* **Task objective**: Apart from the pictures, print the data below exactly as given.

* **Dataset content**:
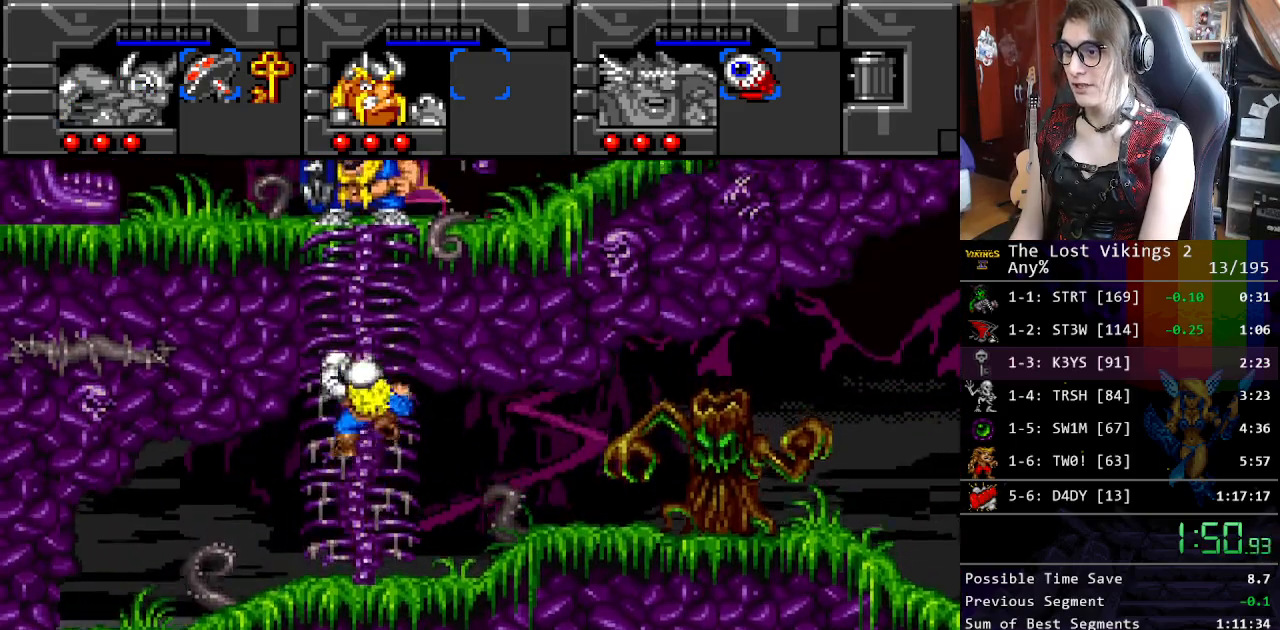
{"buttons": ["DPAD_UP"], "events": []}
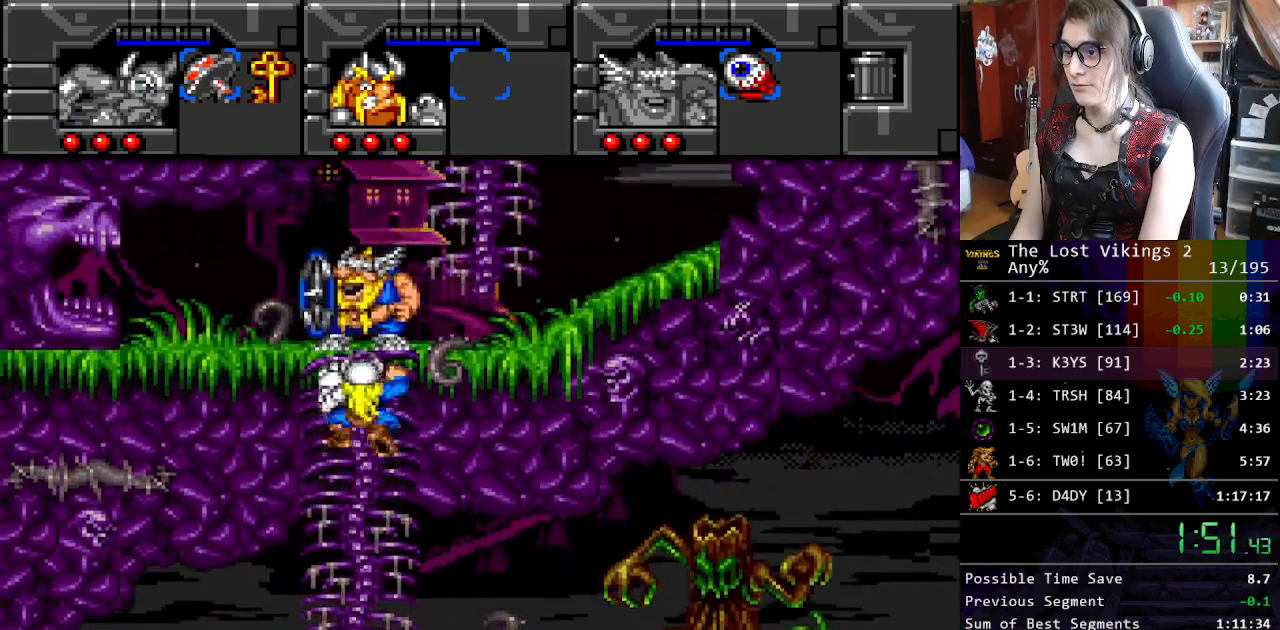
{"buttons": ["DPAD_UP", "DPAD_RIGHT"], "events": [[368, "DPAD_RIGHT", "down"]]}
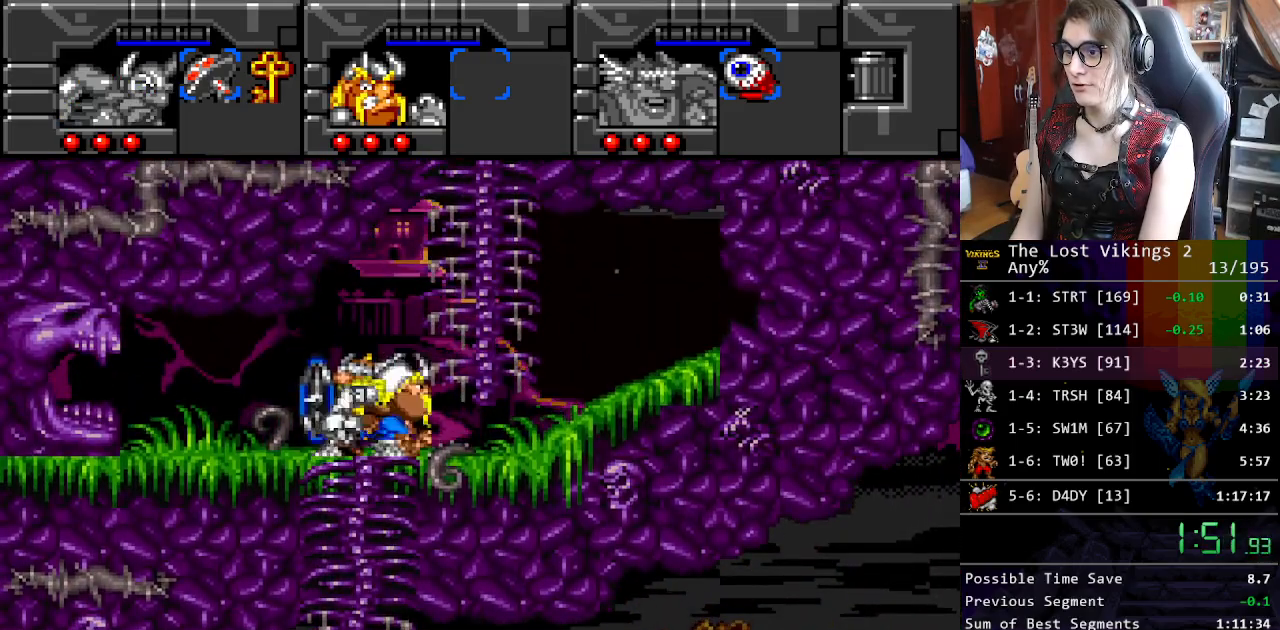
{"buttons": ["DPAD_UP"], "events": [[385, "DPAD_RIGHT", "up"]]}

* **Expected answer**:
{"buttons": ["DPAD_UP"], "events": []}
{"buttons": ["DPAD_UP", "DPAD_RIGHT"], "events": [[368, "DPAD_RIGHT", "down"]]}
{"buttons": ["DPAD_UP"], "events": [[385, "DPAD_RIGHT", "up"]]}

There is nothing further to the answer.